• [WHAT IS NEEDED]:
The forum post below includes command output that reports writing several files. List the full path of each of those files.
==== TEXT ====
Hi,
Now I'm using, qlustar management interface, but GPU wizard do delete the GresTypes=gpu to GresTypes=, then it caused an error as follows,
### beosrv-c ### writing /etc/qlustar/common/slurm-llnl/slurm.conf writing /etc/qlustar/common/slurm-llnl/gres.conf writing /etc/qlustar/common/slurm-llnl/cgroup.conf postcmd: service slurmctld restart; echo ' * Waiting for slurmd to be ready...'; sleep 5; scontrol reconfigure Job for slurmctld.service failed because the control process exited with error code. See "systemctl status slurmctld.service" and "journalctl -xeu slurmctld.service" for details. * Waiting for slurmd to be ready... scontrol: error: Parse error in file /etc/qlustar/common/slurm-llnl/slurm.conf line 169: "GresTypes=" scontrol: fatal: Unable to process configuration file 1
How to fix it and how to add GressTypes? Can I set as GresTypes=gpu,mps ?
==== DATA ROWS ====
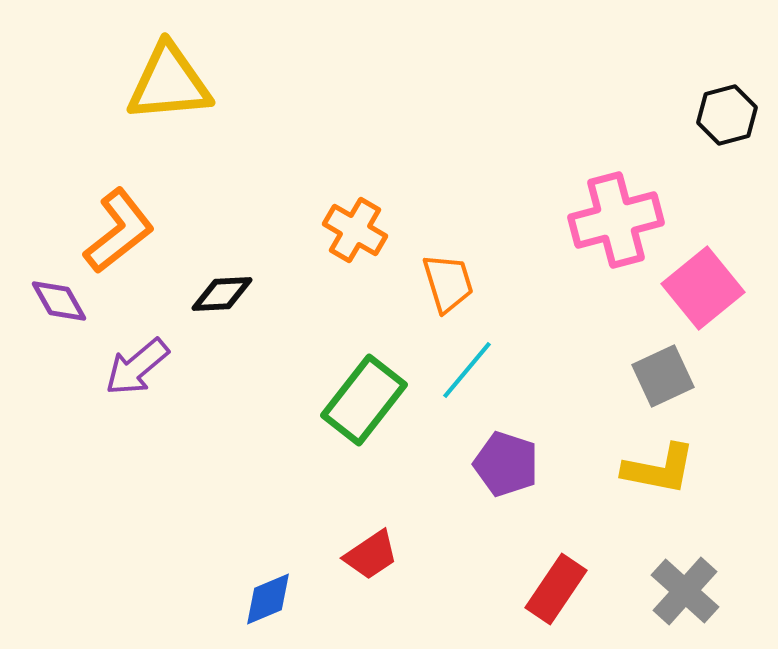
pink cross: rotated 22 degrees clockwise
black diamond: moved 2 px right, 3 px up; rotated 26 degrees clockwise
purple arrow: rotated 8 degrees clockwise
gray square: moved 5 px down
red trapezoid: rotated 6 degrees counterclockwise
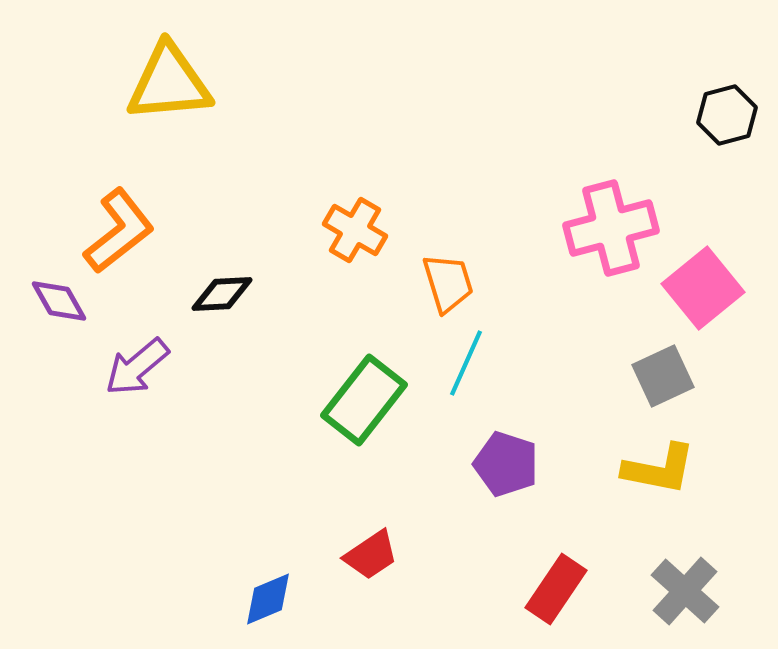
pink cross: moved 5 px left, 8 px down
cyan line: moved 1 px left, 7 px up; rotated 16 degrees counterclockwise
====
• [EXPECTED ANSWER]:
/etc/qlustar/common/slurm-llnl/slurm.conf
/etc/qlustar/common/slurm-llnl/gres.conf
/etc/qlustar/common/slurm-llnl/cgroup.conf